-- TASK INSTRUCTIONS --
1 > In the figure legends, what concentration of amiloride was added at the end of the trace?
2 > Rewrite the figure legends from "LatA. (A–C) Fluorescence" to "bar = 2 μm).", replacing "micrographs" with "images".

-------- EXCERPT

LatA. (A–C) Fluorescence micrographs of mCCD epithelia, phalloidin-labeled actin (red), and Hoechst-stained nuclei (blue). Untreated cells (A) exhibit typical cortical and filamentous actin staining that becomes progressively depolymerized with the addition of 200 nM (B) and 1 μM (C) LatA until most actin staining is lost. Areas of the micrographs are enlarged to show detail (white bar = 2 μm).

Figure 13.

I_SC and G_T response to LatA. (A) Representative I_SC trace demonstrates that forskolin- induced I_SC stimulus (gray bar) returned to basal levels when LatA (white bar) was added at the peak of I_SC response. Readdition of forskolin did not elicit a subsequent stimulation (note that periodic voltage pulses increased on addition of LatA, indicating a loss in transepithelial resistance, but cells could be voltage clamped for the duration of the experiment). Addition of 10 μM amiloride (black bar) at the end of the trace indicated that the majority of the I_SC was I_Na. (B) Simultaneous I_SC (black trace) and G_T (gray trace) measurement demonstrated that the addition of LatA (white bar) after a round of forskolin stimulation and wash resulted in a loss in resistance (increase in conductance), but that the I_SC was not stimulated by addition of forskolin (gray bar). The calculated resistance at the end of the trace was ∼200 Ω.cm² but cells could still be voltage clamped and current was inhibited by amiloride (as in A). (C) Summary of five similar experiments to A present forskolin I_SC responses to two rounds of stimulation (labeled 1 and 2) and indicate that LatA (black bars) significantly inhibited forskolin stimulation (second stimulation, 2) when compared with control epithelia (white bar).

Figure 14.

Schematic model of ENaC recycling pathways. Rates (k) and t_1/2 values as calculated from I_SC measurements are provided for each pathway, and were used to model the recycling kinetics as described in the text (see Fig. 15). Values in shaded diamonds represent the relative pool sizes (percent of basal I_SC, i.e., number of functional channels) derived from these pathways.

Figure 15.

Model I_SC predictions. (A) Trace 1 produced using measured I_SC kinetics (see Fig. 14 for values) presented on the left panel. The model was altered to account for channel loss from the recycling pool (see text) and produced a more rapid ΔI_SC decline (trace 2), which better fit experimental recordings (right panel shows actual trace overlaid with curve 2 from modeled data). (B) The I_SC trace describing CHX treatment (left) was obtained by blocking the production pathway on the model, which closely approximated actual recordings (right panel). (C) BFA treatment was modeled as a single stimulation event after which no additional channel insertion event was permitted (left) to simulate block of ENaC delivery to the cell surface. Actual I_SC recordings overlaid on the model trace (right) show that some channel delivery still occurred following BFA treatment. (D) Trace from an alternative model, which includes a large intracellular channel pool. ENaC does not return to this pool following agonist washout. The predicted I_SC trace does not resemble actual data from control epithelia (as in A) since ΔI_SC does not decline significantly with repetitive stimulations until the channel store is exhausted.

----------------
-------- RECORDS PROVIDED

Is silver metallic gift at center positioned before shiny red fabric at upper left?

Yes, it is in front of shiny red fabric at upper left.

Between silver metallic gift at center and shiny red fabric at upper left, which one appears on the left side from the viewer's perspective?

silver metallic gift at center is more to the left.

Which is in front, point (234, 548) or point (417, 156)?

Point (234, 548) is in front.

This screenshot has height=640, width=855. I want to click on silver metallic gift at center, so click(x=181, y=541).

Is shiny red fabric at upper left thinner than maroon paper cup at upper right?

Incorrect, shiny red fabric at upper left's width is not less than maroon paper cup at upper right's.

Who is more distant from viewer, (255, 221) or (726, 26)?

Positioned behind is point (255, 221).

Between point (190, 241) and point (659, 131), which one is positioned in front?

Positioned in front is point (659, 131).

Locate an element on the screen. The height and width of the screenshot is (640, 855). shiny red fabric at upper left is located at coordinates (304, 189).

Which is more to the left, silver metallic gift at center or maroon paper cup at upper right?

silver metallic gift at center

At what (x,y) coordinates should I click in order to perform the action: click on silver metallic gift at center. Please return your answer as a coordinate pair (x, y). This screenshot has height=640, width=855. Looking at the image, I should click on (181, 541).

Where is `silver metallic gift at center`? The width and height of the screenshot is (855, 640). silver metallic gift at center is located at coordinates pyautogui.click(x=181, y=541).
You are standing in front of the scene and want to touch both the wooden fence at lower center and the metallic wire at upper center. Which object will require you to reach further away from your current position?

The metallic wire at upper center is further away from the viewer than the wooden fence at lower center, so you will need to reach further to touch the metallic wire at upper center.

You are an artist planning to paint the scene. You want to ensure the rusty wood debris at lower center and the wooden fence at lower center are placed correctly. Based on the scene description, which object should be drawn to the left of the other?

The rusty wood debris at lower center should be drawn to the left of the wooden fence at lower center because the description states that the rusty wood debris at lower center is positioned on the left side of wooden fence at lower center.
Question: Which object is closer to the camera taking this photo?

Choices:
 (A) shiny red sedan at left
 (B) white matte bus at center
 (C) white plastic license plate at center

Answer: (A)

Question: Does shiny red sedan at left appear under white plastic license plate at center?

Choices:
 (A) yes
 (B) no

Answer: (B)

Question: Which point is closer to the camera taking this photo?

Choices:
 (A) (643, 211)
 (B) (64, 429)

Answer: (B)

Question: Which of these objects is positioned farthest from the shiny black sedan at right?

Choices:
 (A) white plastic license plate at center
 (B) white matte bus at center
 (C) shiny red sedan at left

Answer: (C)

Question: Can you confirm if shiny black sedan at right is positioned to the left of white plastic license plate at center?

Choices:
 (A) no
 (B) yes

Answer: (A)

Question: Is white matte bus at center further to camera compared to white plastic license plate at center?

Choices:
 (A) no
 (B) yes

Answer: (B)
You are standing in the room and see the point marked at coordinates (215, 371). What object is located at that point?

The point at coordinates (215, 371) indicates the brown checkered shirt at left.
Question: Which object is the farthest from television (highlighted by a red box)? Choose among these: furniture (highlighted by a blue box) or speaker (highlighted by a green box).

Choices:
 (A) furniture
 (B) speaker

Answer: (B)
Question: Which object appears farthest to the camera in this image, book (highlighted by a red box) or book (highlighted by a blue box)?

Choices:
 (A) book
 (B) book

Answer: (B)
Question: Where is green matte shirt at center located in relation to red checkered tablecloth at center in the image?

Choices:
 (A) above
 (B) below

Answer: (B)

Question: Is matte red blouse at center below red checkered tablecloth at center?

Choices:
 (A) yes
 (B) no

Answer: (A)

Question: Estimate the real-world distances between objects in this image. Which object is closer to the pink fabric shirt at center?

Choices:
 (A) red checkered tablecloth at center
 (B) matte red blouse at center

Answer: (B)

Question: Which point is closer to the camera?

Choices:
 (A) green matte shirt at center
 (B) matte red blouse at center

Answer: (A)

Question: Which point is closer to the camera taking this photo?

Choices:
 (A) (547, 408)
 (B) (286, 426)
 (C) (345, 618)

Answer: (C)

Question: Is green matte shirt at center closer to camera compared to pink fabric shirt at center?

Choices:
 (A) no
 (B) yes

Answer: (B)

----------------

-- ANSWER SET --
1 > 10 μM

2 >
LatA. (A–C) Fluorescence images of mCCD epithelia, phalloidin-labeled actin (red), and Hoechst-stained nuclei (blue). Untreated cells (A) exhibit typical cortical and filamentous actin staining that becomes progressively depolymerized with the addition of 200 nM (B) and 1 μM (C) LatA until most actin staining is lost. Areas of the images are enlarged to show detail (white bar = 2 μm).